Records for processing:
- - -

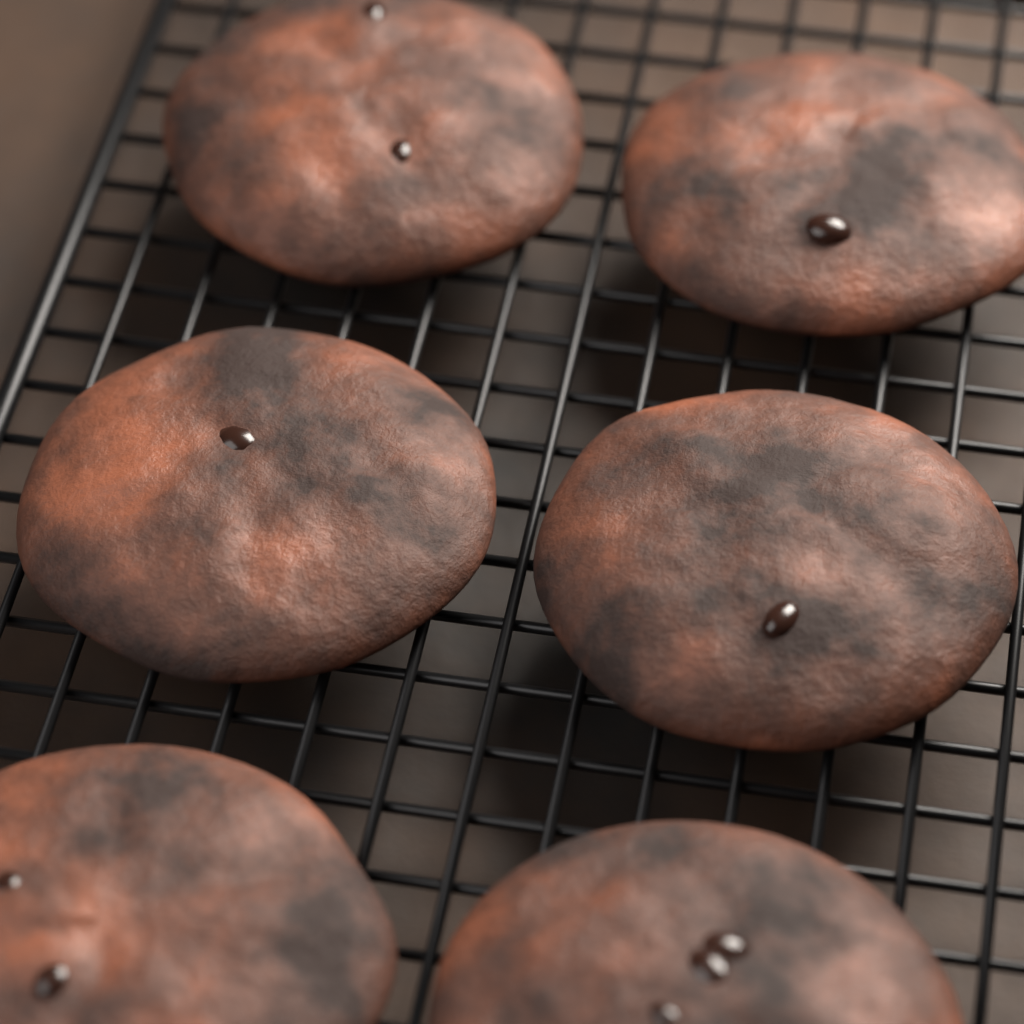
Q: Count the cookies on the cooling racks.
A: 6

- - -

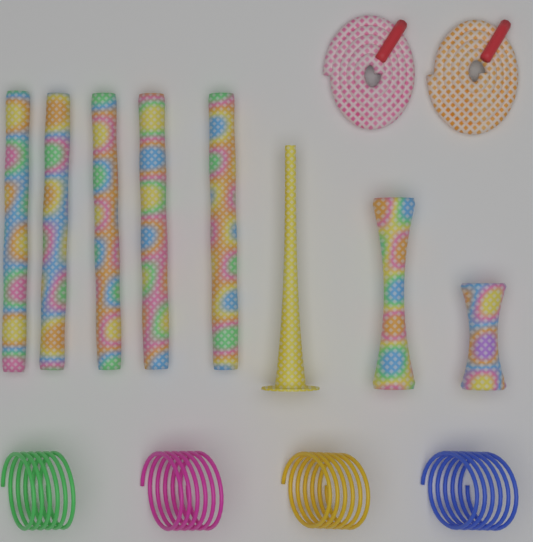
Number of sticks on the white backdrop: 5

- - -

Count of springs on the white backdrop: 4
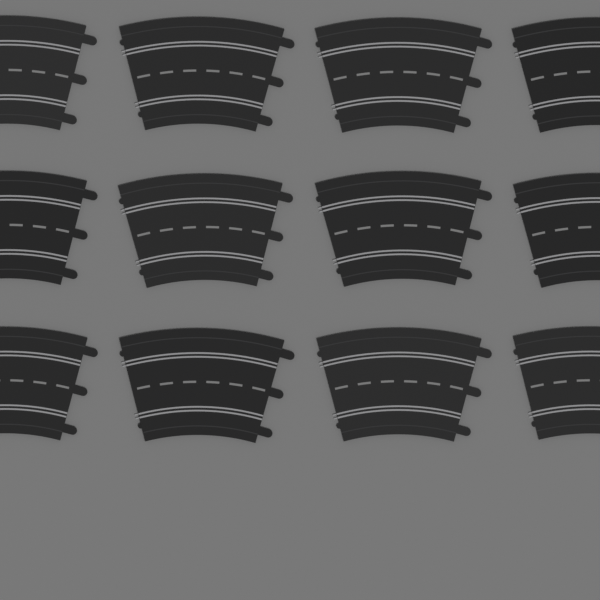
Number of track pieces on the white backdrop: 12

- - -

Written request: Could you rewrite the part of the listing starting at the line containing "Count of springs on the white backdrop: 4" and ending at the line containing "Number of track", changing "backdrop" to "background" and keeping everything else the same? Leave the pictures out of your answer.

Exercise solution:
Count of springs on the white background: 4
Number of track pieces on the white background: 12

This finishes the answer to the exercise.